• [WHAT YOU HAVE TO DO]
Copy everything in the listing from the line containing "pose: elev=77.7 azim=22.6" down to the line containing "Dot at: (330, 215)", replacing "dist" with "distance" and leaving everything else unchanged.

• [INPUT]
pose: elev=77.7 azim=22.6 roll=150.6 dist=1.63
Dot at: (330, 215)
==
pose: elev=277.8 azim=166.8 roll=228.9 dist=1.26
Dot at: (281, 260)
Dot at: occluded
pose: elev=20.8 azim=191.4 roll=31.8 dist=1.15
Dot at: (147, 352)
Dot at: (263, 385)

• [ANSWER TO THE EXERCISE]
pose: elev=77.7 azim=22.6 roll=150.6 distance=1.63
Dot at: (330, 215)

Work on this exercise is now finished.